**ÉNONCÉ DONNÉ 1**
Transcrivez le passage du texte de la page qui va de « Le procès de » jusqu'à « voix au chapitre[14]. » inclus.
**ÉNONCÉ DONNÉ 2**
Répondez aux questions suivantes d'après le texte de la page :
(a) Quelle œuvre de Françoise Loranger y est citée, et de quelle année date-t-elle ?
(b) Selon Paulette Collet, pourquoi les mères des ouvrages des années soixante sont-elles fréquemment indifférentes ou cruelles ?
(c) Quelles auteures ont écrit des textes qui cherchent à retracer l'existence d'une langue et d'une mère originelles ?

**TEXTE DE LA PAGE**
▼

Durant cette même décennie, la figure de la mère maltraitante voit le jour et vient faire contrepoids à celle de la mère dévouée. La grande Claudine du « Torrent[10] » d’Anne Hébert (1945) en est une première représentante. On pense aussi à Lucienne dans Mathieu[11] de Françoise Loranger (1949). Dès lors, ce modèle côtoie celui de la mère de famille traditionnelle, qui, lui, disparaît presque complètement durant les années 1960. Paulette Collet trace le portrait des mères telles que les ont représentées Marie-Claire Blais, Monique Bosco, Louise Maheux-Forcier et Claire Martin :

L’héroïne des années soixante a cessé d’être la mère fertile et généreuse. Au contraire, les mères, dans les ouvrages de cette décennie, sont fréquemment indifférentes ou cruelles parce qu’elles n’ont pas désiré leurs enfants. L’héroïne est généralement une jeune fille ou une jeune femme qui cherche à se guérir d’une enfance pénible[12].

Elle note par ailleurs que : « Dans les rares cas où l’amour maternel se manifeste, il est souvent très destructeur[13]. » Voix de filles accusatrices, donc, qui représentent deux attitudes maternelles, soit l’emprise étouffante de la mère, soit son indifférence ou sa cruauté.

Ces représentations de mères maltraitantes font-elles écho aux bouleversements sociaux qui, peu à peu, sapent l’idéologie de conservation dont l’institution de la maternité constitue l’un des piliers fondamentaux ? Préparent-elles sourdement une critique de la maternité, critique qui devient franchement ouverte dans les années 1970 ? Chez plusieurs écrivaines féministes, la fille juge sévèrement la mère, considérée comme la gardienne des valeurs patriarcales, et doit symboliquement la tuer avant de se remettre elle-même au monde. Selon Lori Saint-Martin :

Le procès de la mère patriarcale constitue une étape douloureuse mais nécessaire et salutaire, qui en appelle à des retrouvailles entre mère et fille […].

Aussi importante qu’ait été cette étape, toutefois, elle ne fait entendre qu’une seule voix : celle de la fille qui dissèque et dénonce, sans que la mère ait voix au chapitre[14].

Il faut dire que la littérature féministe des années 1970 dénonce l’aliénation dans laquelle les femmes vivent la maternité. En ce sens, elle ne pratique pas que la mise à mort de la mère patriarcale : elle affiche aussi une forte volonté de renouer avec la figure maternelle. L’approche de plusieurs auteures témoigne de la difficulté pour une femme d’écrire dans une langue qui dévalorise le féminin. Les écrits de Louky Bersianik, de Nicole Brossard, de Madeleine Gagnon et de Jovette Marchessault cherchent à retracer l’existence d’une langue et d’une mère originelles, oubliées par l’histoire, voire sacrifiées sur l’autel du patriarcat. Attentive à la pénible quête d’identité des femmes et à leurs difficultés à prendre la parole, la démarche de France Théoret fait sourdre une voix de fille brisée, résonance de la propre voix empêchée de la mère[15].

▲

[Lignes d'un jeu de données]
▼

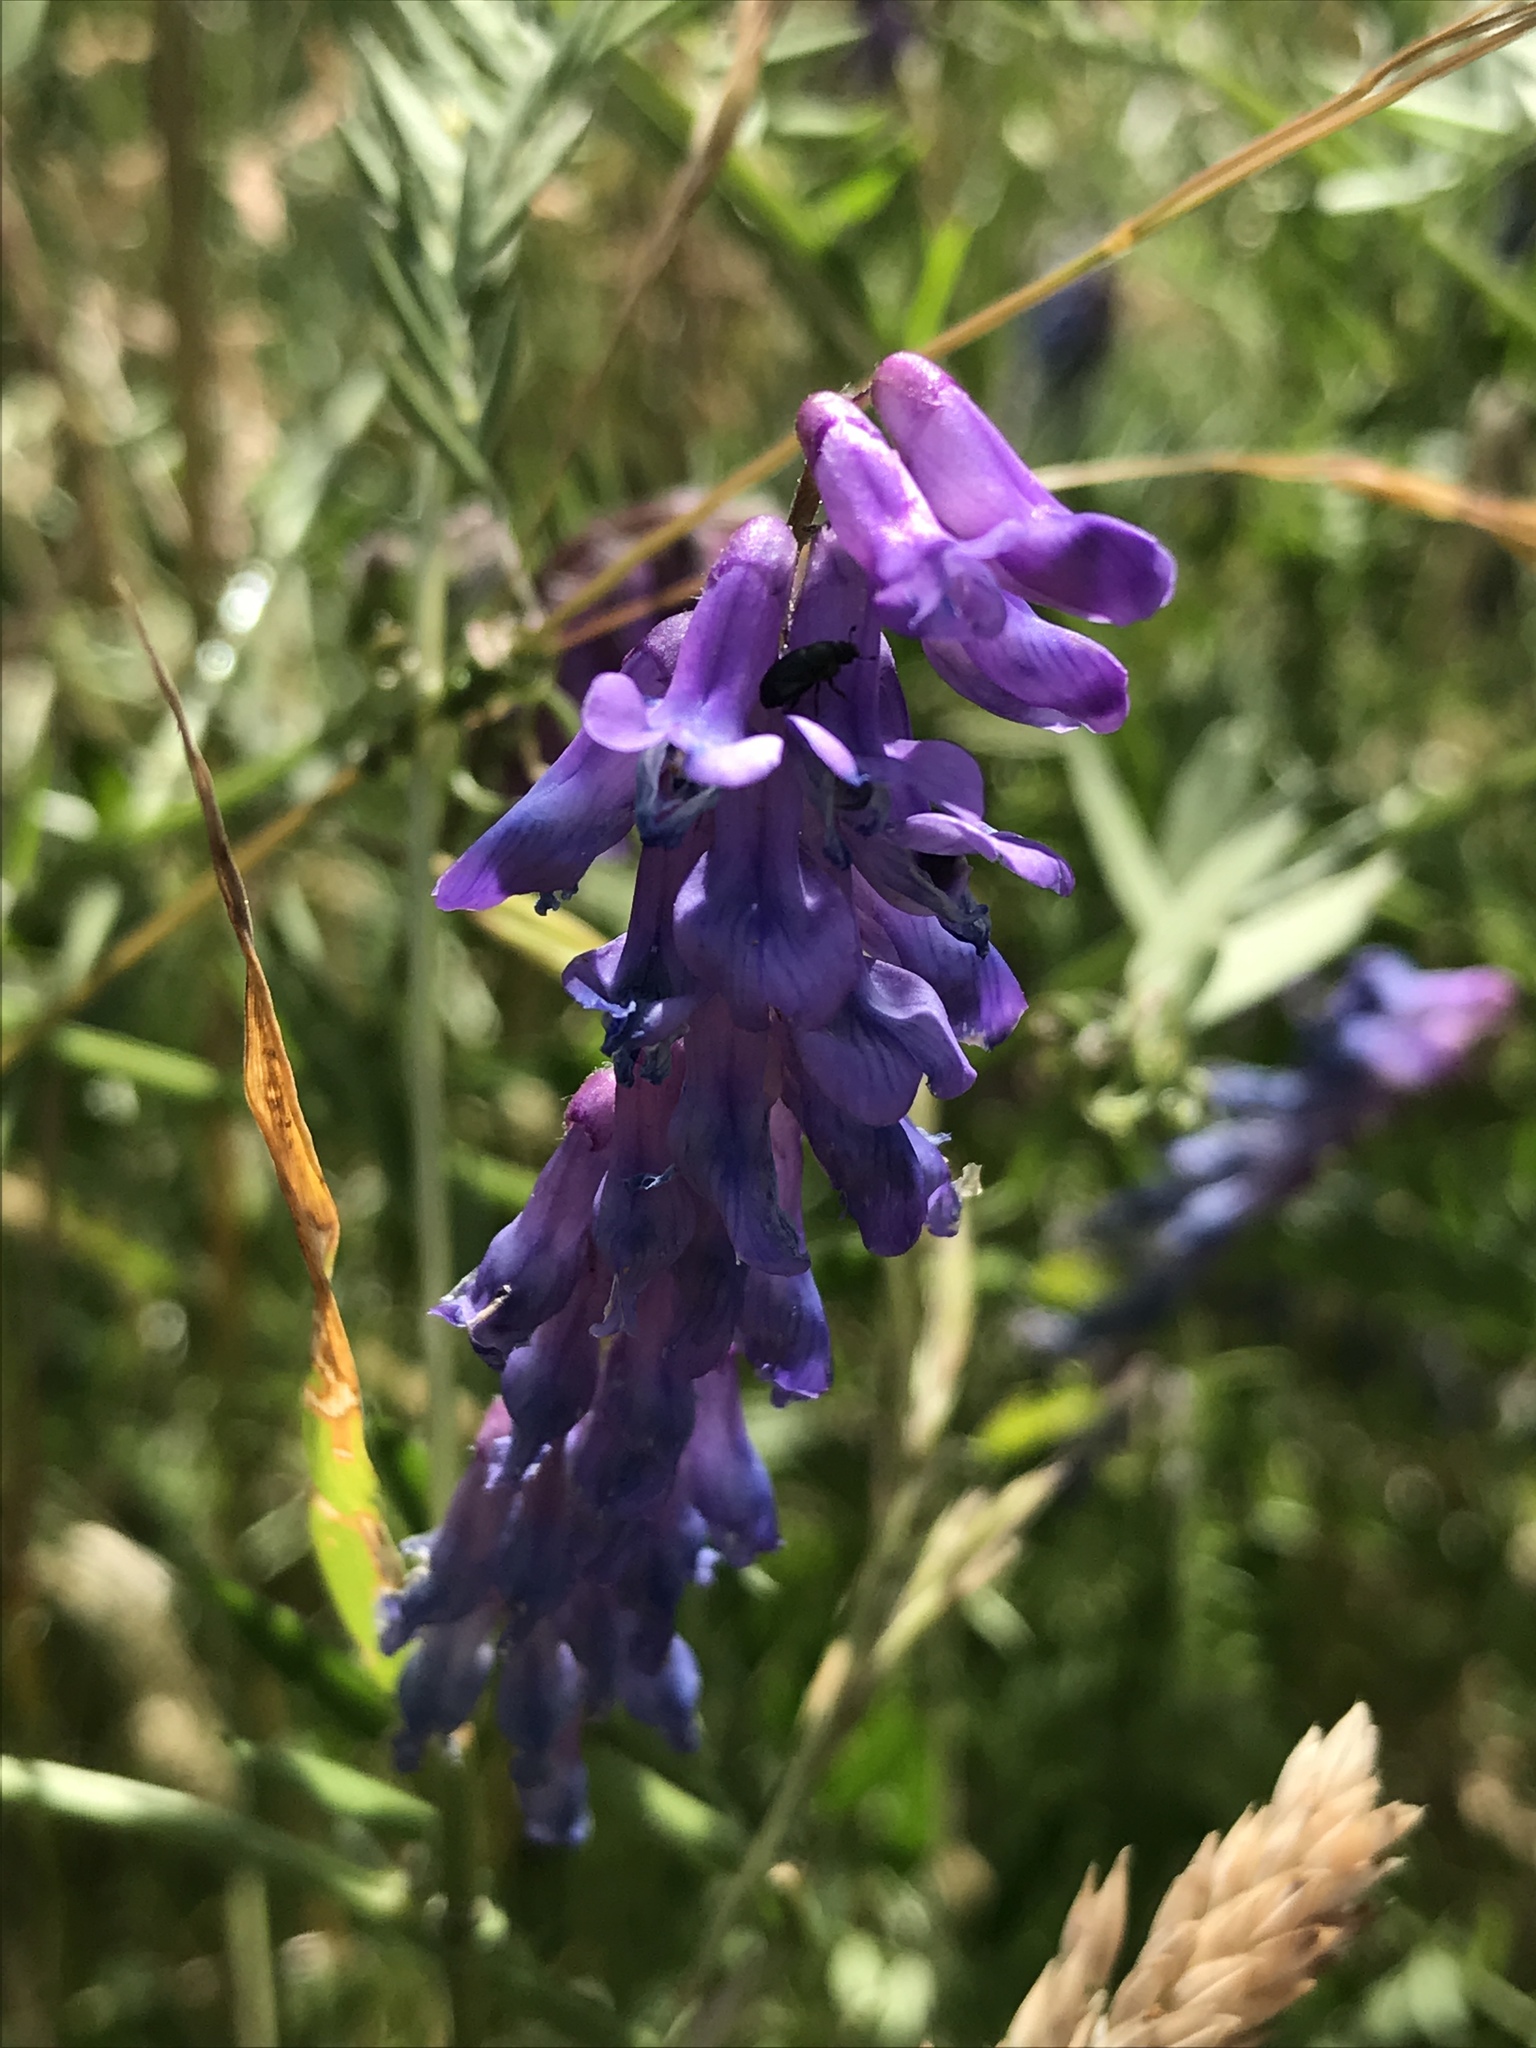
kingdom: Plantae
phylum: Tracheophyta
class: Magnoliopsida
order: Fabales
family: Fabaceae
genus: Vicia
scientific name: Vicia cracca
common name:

▲

**RÉPONSE COMPLÈTE 1**
Le procès de la mère patriarcale constitue une étape douloureuse mais nécessaire et salutaire, qui en appelle à des retrouvailles entre mère et fille […].

Aussi importante qu’ait été cette étape, toutefois, elle ne fait entendre qu’une seule voix : celle de la fille qui dissèque et dénonce, sans que la mère ait voix au chapitre[14].

**RÉPONSE COMPLÈTE 2**
(a) Mathieu, 1949.
(b) Parce qu'elles n'ont pas désiré leurs enfants.
(c) Louky Bersianik, Nicole Brossard, Madeleine Gagnon et Jovette Marchessault.